● **Exercises**:
a. In the passage on Jaspers, which work by Jaspers, with its dates, does Kirkbright quote on page 39?
b. Rewrite the passage on Jaspers starting at "Jaspers reflections in" and ending at "to improve on.", swapping in "boundary" wherever "distance" stands.
c. List every person named in the passage on Jaspers.

● **Passage**:

>>>

Jaspers reflections in Einsamkeit (1915-16) are illuminating. They bring those aspects of Jaspers I have been exploring into further focus. Kirkbright serves us wonderfully well in quoting them (p. 39):

To say 'I' is to be alone. Whoever says 'I' establishes a distance, draws a circle around himself. To give up solitude is to give up myself. Solitude can only be present where individuals are present. Wherever individuals are present, though, there are twin aspects: desire for individuality and therefore a drive into solitude; and suffering out of a sense of individuality, and therefore the drive to break out of solitude. In that case, what always counts is not so much to be an individual as to feel and know oneself as an individual.

Here existential separation and relatedness are given a dynamic and rationale that are hard to emend or to improve on.

I now turn to another and somewhat vexing topic of interest and concern: the complex intellectual and personal relationship between Jaspers and Heidegger. Here Kirkbright is also consistently illuminating. Since not all present may know of some of the details of this relationship—I certainly hadn't until my reading of this most informative book—I will mention just a few that I found particularly enlightening, if nonetheless also somewhat perplexing. After each I have chosen to enumerate, I offer a brief comment or question:

(1) It was Jaspers who proposed that Heidegger join him in establishing a journal, Philosophy of our Time, critical journals by Martin Heidegger and Karl Jaspers (p. 130). As Kirkbright indicates, it was Jaspers, particularly, who wanted to stand in opposition to the academic, university tradition that both he and Heidegger found bureaucratic authoritarian and in numerous ways philosophically moribund. In fact, Jaspers mused that once such polemic had sated them, Heidegger and he might bring the journal to its end.

<<<

● **Stored data**:
>>>

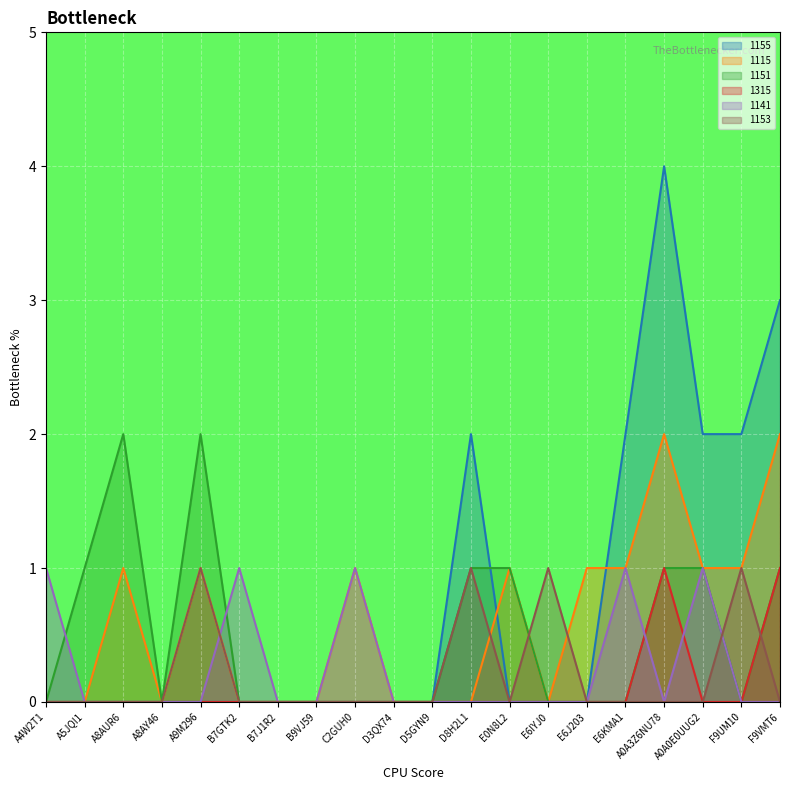

What is the difference between the maximum and minimum values in the 1151 series?

2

<<<

● **Answers in order**:
a. Einsamkeit (1915-16)

b.
Jaspers reflections in Einsamkeit (1915-16) are illuminating. They bring those aspects of Jaspers I have been exploring into further focus. Kirkbright serves us wonderfully well in quoting them (p. 39):

To say 'I' is to be alone. Whoever says 'I' establishes a boundary, draws a circle around himself. To give up solitude is to give up myself. Solitude can only be present where individuals are present. Wherever individuals are present, though, there are twin aspects: desire for individuality and therefore a drive into solitude; and suffering out of a sense of individuality, and therefore the drive to break out of solitude. In that case, what always counts is not so much to be an individual as to feel and know oneself as an individual.

Here existential separation and relatedness are given a dynamic and rationale that are hard to emend or to improve on.

c. Karl Jaspers, Kirkbright, Martin Heidegger